Question:
I have believed in God and the main teachings of Christianity for my whole life up until this past year. I was taught there was a God by my parents and the main points of Christian belief (heaven, hell, free will, gift of eternal life, sacrifice of Christ). I never questioned these beliefs or thought any reason why they could be wrong. When I began going to college, studying science, history, and biology, I became more intelligent and started to look at my beliefs through a new perspective. At the same time I was learning this information(much of which seeming to contradict what the bible says), I also began to ask the big questions(what is the meaning of life?, what about the people before Christ or have never been taught of him?, the problem of free will, why a perfect and all-knowing God would allow the Devil to have so much power and take so many souls?). Christianity seems to have no answers to these questions and the Christians I know seem to understand it less than I do. Many of them have not even questioned their own faith or the big questions in life. Then, I would read about how the bible says the world was created around 4000 B.C., but we have found that it is billions of years old and homo sapiens have existed for 160,000 years. Why would the Bible give these stories of the fall of man, the beginning of the world, when science has proved them false? I feel farther from believing in God than ever and wish this was not so. My mind is at a limbo, trying to process everything I see without coming to any conclusion and I am beginning to get more frustrated with it. I do not want to side with atheism because I hate to believe that there is nothing more, that there is no loving God, no afterlife. But at the same time, I cannot convince myself to believe in something I don’t understand and doesn’t seem to fit together. Any answer is appreciated. Thank you.
Answer:
Well, you certainly have a lot of questions.  I wish you had asked earlier before so many piled up on you.  I am sure you are feeling a bit overwhelmed.   I am afraid that you pose at least a dozen major questions, each of which deserves a page or two of reply, and here I am about to go off to travel around Christmas.   My first response is that every question you raise has a perfectly reasonable answer from a Christian perspective.  Some are really quite easy to answer, some, to be honest, are not.  Every one of these questions have been asked and answered at my web site.  Most of them more than one time.  If you do a bit of a word search, you will find these questions and answers.   Let me pick a couple of the questions you raise and give you at least a start.

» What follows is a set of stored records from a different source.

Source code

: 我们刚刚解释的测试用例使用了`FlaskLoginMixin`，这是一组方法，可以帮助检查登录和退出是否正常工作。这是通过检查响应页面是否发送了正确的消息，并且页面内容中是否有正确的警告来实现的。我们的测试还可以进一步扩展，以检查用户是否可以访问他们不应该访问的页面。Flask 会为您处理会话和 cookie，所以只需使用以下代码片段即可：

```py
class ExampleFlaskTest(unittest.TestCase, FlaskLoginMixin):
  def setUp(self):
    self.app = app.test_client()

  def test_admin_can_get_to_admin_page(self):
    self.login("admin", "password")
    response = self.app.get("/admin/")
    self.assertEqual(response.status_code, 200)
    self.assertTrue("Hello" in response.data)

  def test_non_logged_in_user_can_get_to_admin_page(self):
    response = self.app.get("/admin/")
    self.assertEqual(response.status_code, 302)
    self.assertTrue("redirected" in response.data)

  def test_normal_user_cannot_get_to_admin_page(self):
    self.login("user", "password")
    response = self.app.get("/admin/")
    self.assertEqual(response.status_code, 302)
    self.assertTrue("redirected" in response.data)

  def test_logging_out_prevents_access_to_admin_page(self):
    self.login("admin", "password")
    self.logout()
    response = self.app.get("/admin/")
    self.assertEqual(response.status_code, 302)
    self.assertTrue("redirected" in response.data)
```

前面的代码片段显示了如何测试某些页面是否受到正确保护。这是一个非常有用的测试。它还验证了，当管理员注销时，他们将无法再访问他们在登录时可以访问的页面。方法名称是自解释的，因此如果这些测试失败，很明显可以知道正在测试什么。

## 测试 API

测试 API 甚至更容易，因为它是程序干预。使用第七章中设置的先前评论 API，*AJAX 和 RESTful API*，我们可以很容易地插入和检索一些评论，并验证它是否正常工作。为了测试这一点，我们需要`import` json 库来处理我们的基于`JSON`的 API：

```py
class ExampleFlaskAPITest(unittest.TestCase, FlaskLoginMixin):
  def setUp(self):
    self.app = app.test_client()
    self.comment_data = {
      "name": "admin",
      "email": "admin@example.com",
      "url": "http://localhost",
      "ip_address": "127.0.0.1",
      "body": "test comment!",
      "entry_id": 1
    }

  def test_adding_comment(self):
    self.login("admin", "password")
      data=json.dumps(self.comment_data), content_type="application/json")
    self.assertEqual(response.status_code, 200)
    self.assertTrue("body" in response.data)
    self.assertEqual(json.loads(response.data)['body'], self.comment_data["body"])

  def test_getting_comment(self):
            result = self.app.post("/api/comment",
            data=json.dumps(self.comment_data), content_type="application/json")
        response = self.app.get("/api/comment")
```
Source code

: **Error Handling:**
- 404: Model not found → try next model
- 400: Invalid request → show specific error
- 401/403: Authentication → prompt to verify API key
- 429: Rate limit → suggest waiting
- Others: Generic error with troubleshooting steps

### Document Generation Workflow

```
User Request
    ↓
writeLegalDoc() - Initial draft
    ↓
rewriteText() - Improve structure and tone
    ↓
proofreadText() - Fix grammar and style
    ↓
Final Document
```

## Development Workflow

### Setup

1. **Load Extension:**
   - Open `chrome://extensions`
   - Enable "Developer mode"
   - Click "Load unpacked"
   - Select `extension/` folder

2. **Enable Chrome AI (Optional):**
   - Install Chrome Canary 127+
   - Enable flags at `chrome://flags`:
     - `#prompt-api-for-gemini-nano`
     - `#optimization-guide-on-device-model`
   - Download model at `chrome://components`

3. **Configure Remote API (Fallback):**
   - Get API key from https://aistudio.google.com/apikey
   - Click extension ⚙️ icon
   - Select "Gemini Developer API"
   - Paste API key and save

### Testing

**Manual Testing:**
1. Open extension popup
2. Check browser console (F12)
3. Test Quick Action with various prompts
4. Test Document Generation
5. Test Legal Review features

First of all on the age of the earth.  The Bible does not say that the earth is 6000 years old.  You will not find this claim anywhere in the Bible.  That is one interpretation, but I believe the most reasonable interpretation of the "days" of Genesis 1 is that they represent chapters or periods of time over which God did what he said he did.  Genesis 1 is not a scientific treatise, but a theological one.  Trying to force a Western/rational analysis on this Near Eastern literature is not a reasonable approach.    As theology, Genesis one gives credit to God for creating everything.  The outline goes something like this.  First God created light (big bang), then he created the earth with an ocean which covered it.  Then land rose from the water, then life appeared in the water, then on the land, then ever more complex creatures, then, last of all human beings.  Where is the scientific error there?  If you read the creation myths of other cultures you find wild ideas about gods doing this and that.  You find chaos, but in the Bible you find order.  This is all in agreement with science.   I see no problem whatsoever with the age of the earth and no contradiction with the evidence from evolution either.  You will find an essay and power point titled "Four Christian Views of Evolution" at my web site for more on this.
About suffering and evil, this is a harder question.  Here is how I see it.  The fact that free will exists is a matter of common sense experience of all human beings.  If deterministic scientists want to deny the existence of human will and consciousness based on scientific experiments, then I say that such experiments cannot ever settle the question of the existence of a soul or a spirit or free will.   Biblical theology answers the question of evil and of suffering as follows:
We either have free will or we do not.
Why do we have free will?  Because God loves us and he wants us to love him.  Free will gives choice.  In fact, love, by definition, cannot exist without free will.  That is the biblical answer to the question.
We either have a real freedom to reject God’s love and his will for our lives or we do not.  Genesis 2-4 is the story of this granting of free will and our rejection of God’s love and of his will for our lives.  Sin happened because the choice for Adam and Eve (and for us) is not just theoretical.   Once sin entered the world, so did suffering and evil.   This does not make the problem easy.  It does not make suffering and evil easy to accept.  God’s will is that we love him and have an eternal relationship with him.  God does not choose to send people to hell, but people choose to reject God’s love and his will for their lives.  Again, this does not prove that God does not love us.  Ironically, it proves that God DOES love us.   The Bible says that God is love.  God is incapable of an action which is inconsistent with his love.  However, love is not the only attribute of God.  Holiness and justice are part of what defines God.  God’s holiness and his justice demand that there be consequences for rejecting his will and his love.  God is loving, he is good, he is just, but he is not "nice" as some perhaps wish he is.   This is the consistent biblical picture.  Those who lose sight of biblical theology get into all kinds of confusing conundrums.  You appear to have found yourself in just such a conundrum.
I hope this will get you started.  Feel free to send me some  more specific questions or to follow up on these.